■ **Problem statement**: Can you output the passage of the PowerPC patch page from "Authored by amyk" to "still use xxlor.", word for word?

■ **Text section**:
This is an archive of the discontinued LLVM Phabricator instance.

[PowerPC] Emit xscpsgndp instead of xxlor when copying floating point scalar registers for P9
ClosedPublic

Authored by amyk on Jul 30 2018, 12:37 PM.

Details

Summary

This patch will address using the xscpsgndp instruction to copy floating point scalar registers instead of the xxlor (specifically XXLORf) instruction that is currently used. Additionally, this patch of utilizing xscpsgndp will apply to P9, while pre-P9 will still use xxlor.

This patch includes:

  • The change in instruction opcode to utilize xscpsgndp instead of xxlor when copying the floating point scalar registers on P9
  • An update of test cases to reflect this behaviour (specifically for P9), while still using xxlor pre-P9
  • An update to test cases to include the -ppc-vsr-nums-as-vr -ppc-asm-full-reg-names llc options

Diff Detail

Event Timeline

amyk created this revision.Jul 30 2018, 12:37 PM
amyk edited the summary of this revision. (Show Details)Jul 31 2018, 3:25 AM

XSCPSGNDP has longer latency (6 cycles) than XXLOR (2 cycles) on POWER8 while it has higher throughput with the same latency on POWER9. So XXLOR is preferable for pre-P9.

Stored rows
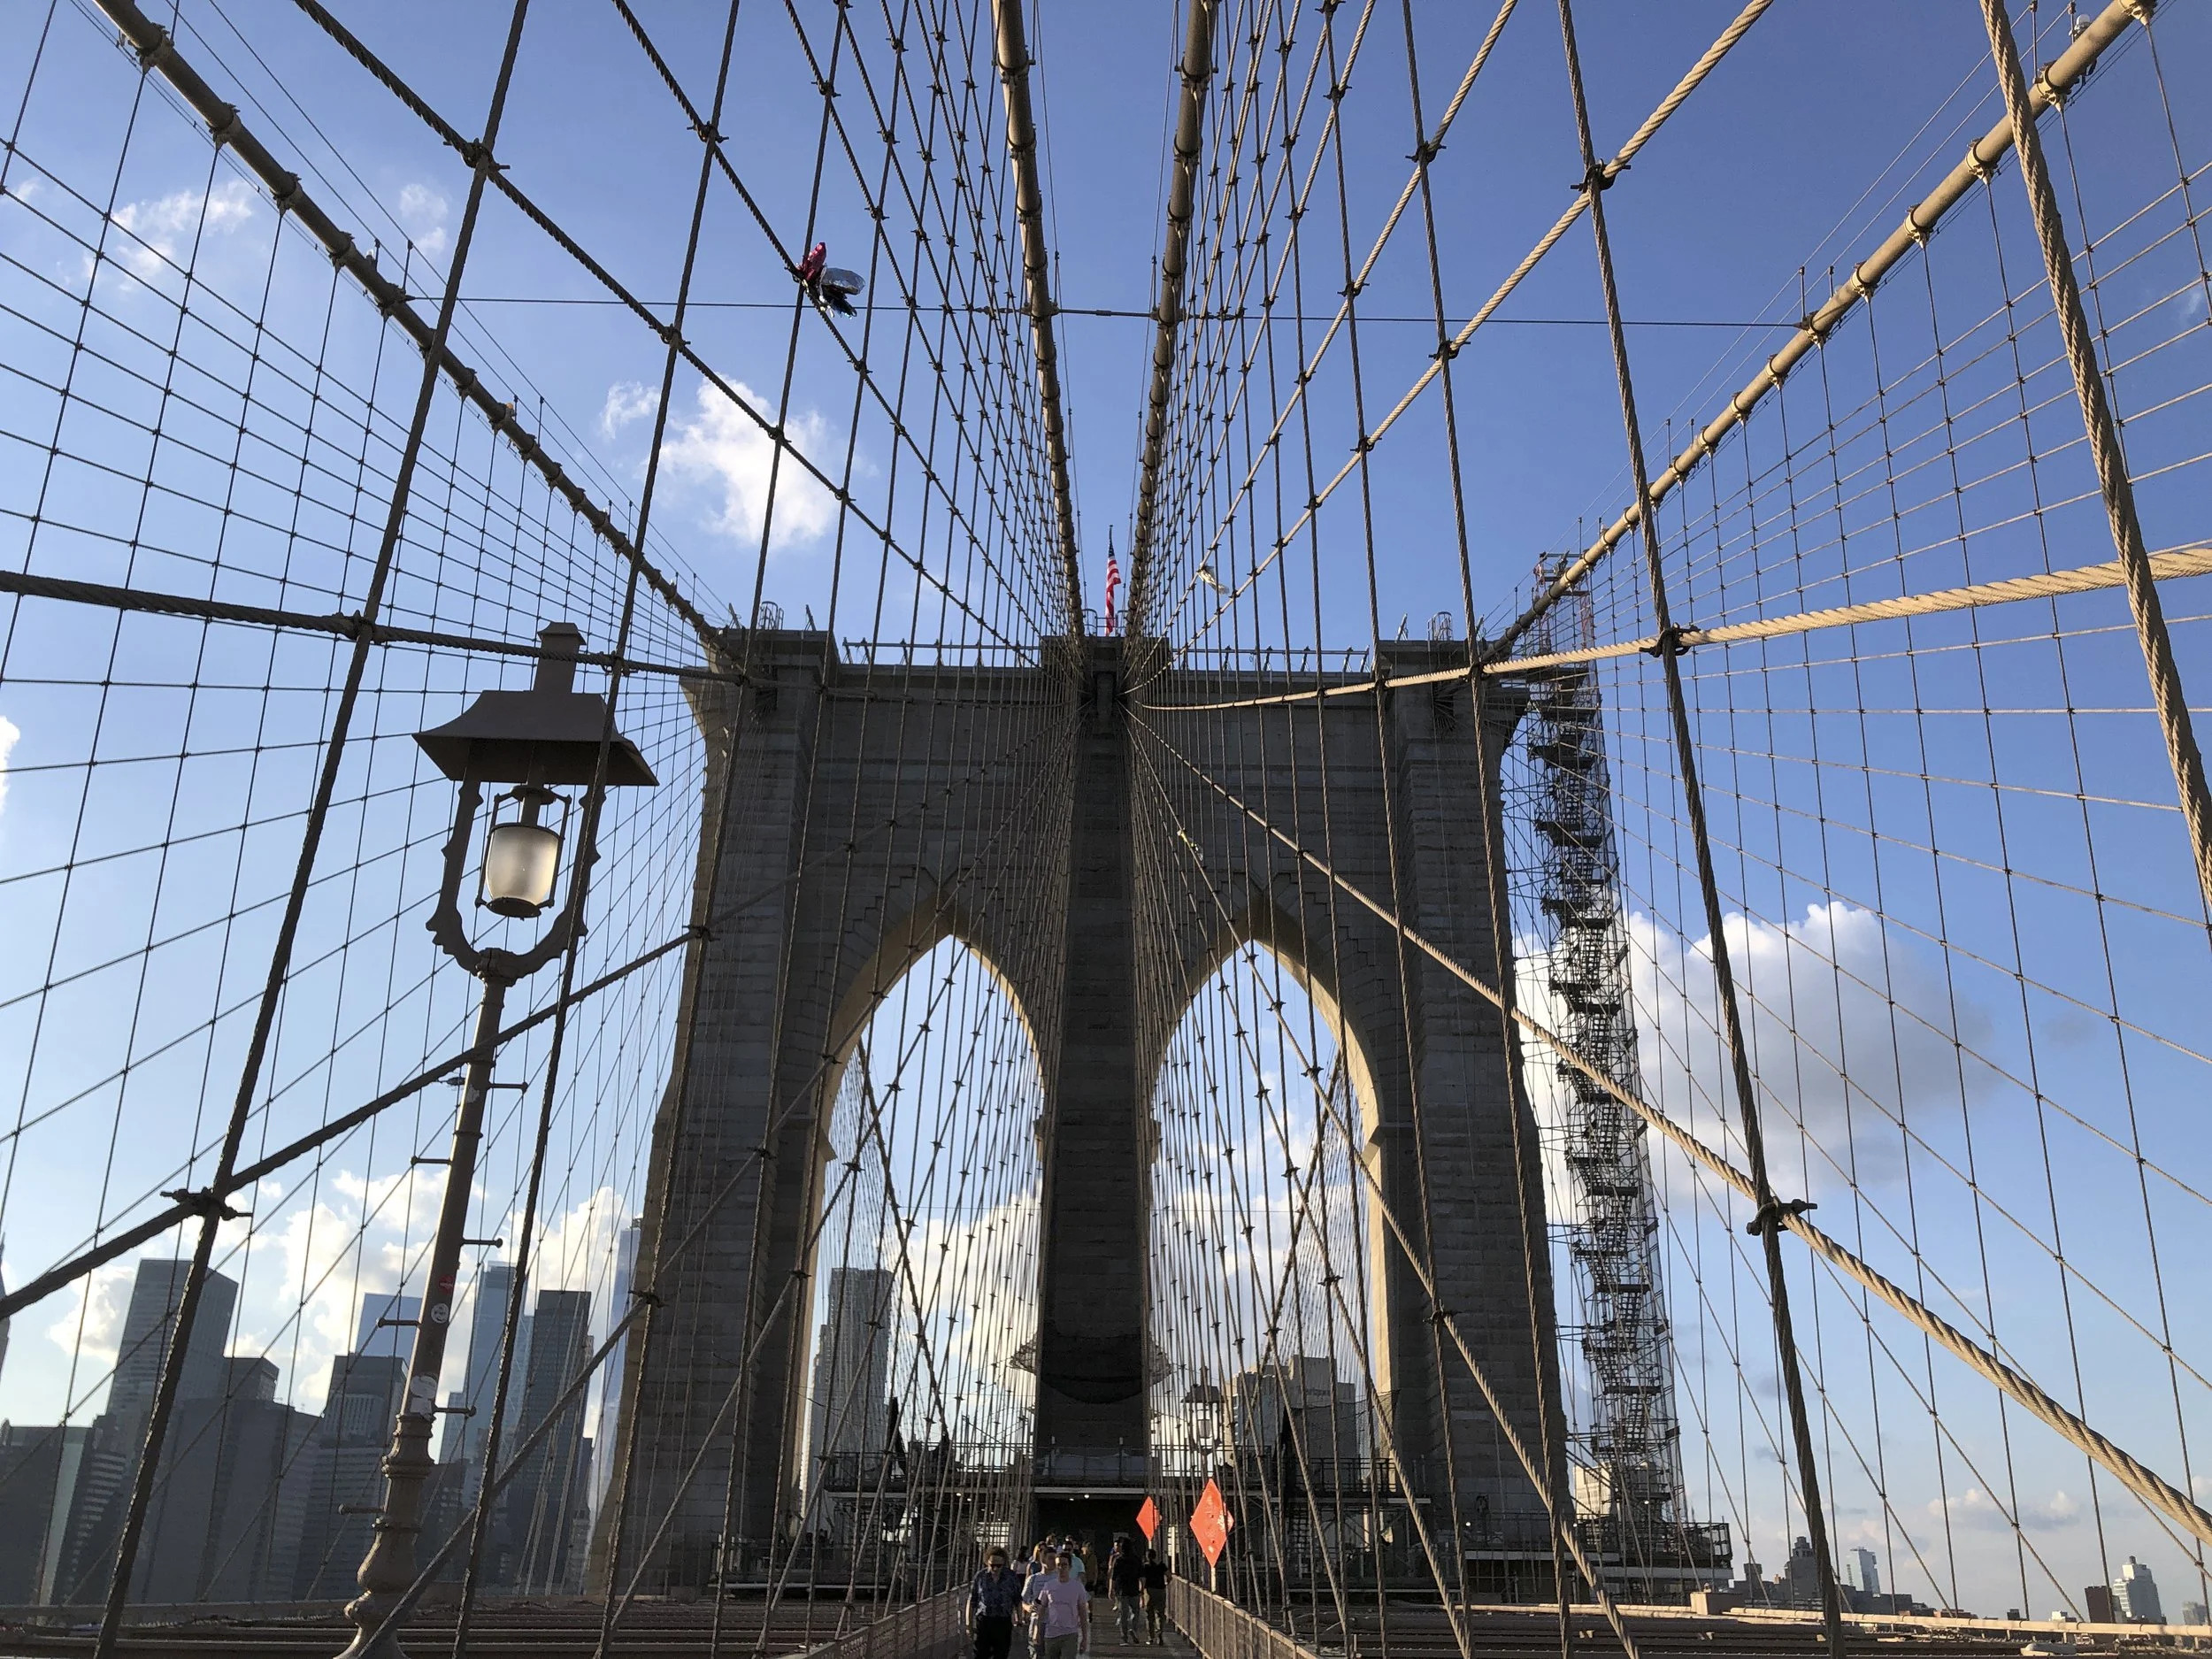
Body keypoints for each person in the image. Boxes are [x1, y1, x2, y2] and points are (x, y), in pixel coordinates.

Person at [1026, 1548, 1091, 1659]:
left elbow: (1083, 1613)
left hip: (1070, 1634)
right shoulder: (1049, 1586)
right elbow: (1041, 1609)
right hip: (1051, 1634)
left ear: (1070, 1567)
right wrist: (1037, 1630)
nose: (1061, 1568)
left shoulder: (1077, 1587)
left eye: (1064, 1565)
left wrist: (1085, 1639)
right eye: (1059, 1565)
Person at [969, 1545, 1025, 1659]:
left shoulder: (1011, 1577)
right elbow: (972, 1601)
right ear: (987, 1562)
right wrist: (968, 1624)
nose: (995, 1569)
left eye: (999, 1566)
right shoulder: (980, 1577)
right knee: (980, 1655)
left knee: (1001, 1654)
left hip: (1003, 1622)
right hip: (984, 1621)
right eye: (992, 1565)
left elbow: (1017, 1600)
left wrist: (1019, 1620)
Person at [1108, 1538, 1143, 1644]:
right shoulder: (1137, 1559)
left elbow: (1113, 1577)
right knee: (1135, 1612)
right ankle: (1134, 1629)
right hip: (1134, 1589)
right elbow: (1142, 1576)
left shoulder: (1119, 1560)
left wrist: (1111, 1589)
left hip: (1121, 1590)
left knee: (1123, 1614)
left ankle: (1124, 1637)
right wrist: (1142, 1589)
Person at [1141, 1548, 1170, 1646]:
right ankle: (1160, 1633)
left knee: (1149, 1615)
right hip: (1161, 1590)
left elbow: (1143, 1580)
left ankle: (1151, 1637)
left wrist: (1141, 1592)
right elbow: (1169, 1576)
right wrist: (1166, 1583)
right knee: (1160, 1614)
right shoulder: (1161, 1565)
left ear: (1147, 1557)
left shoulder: (1145, 1566)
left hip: (1149, 1591)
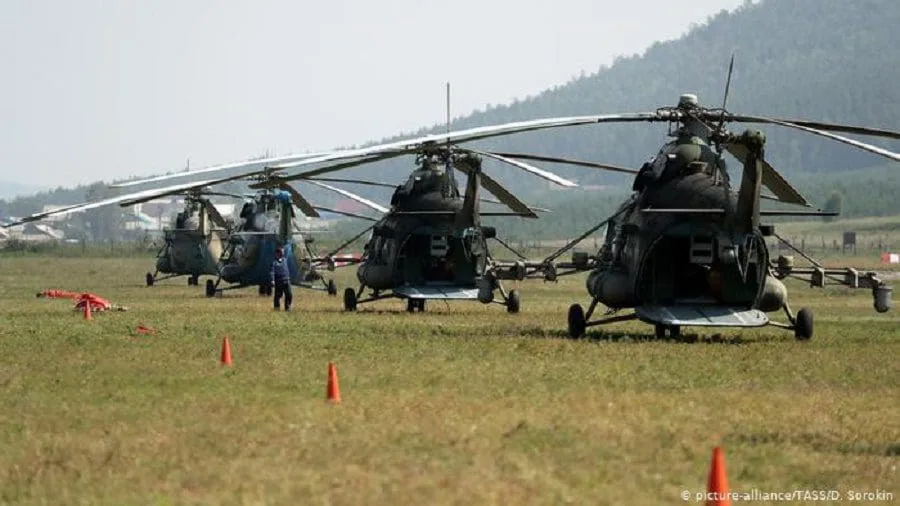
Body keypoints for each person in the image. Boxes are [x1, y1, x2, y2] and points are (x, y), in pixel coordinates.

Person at [270, 247, 293, 311]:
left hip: (286, 280)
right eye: (281, 252)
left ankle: (287, 308)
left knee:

■ **Your response**:
Authored by amyk on Jul 30 2018, 12:37 PM.

Details

Summary

This patch will address using the xscpsgndp instruction to copy floating point scalar registers instead of the xxlor (specifically XXLORf) instruction that is currently used. Additionally, this patch of utilizing xscpsgndp will apply to P9, while pre-P9 will still use xxlor.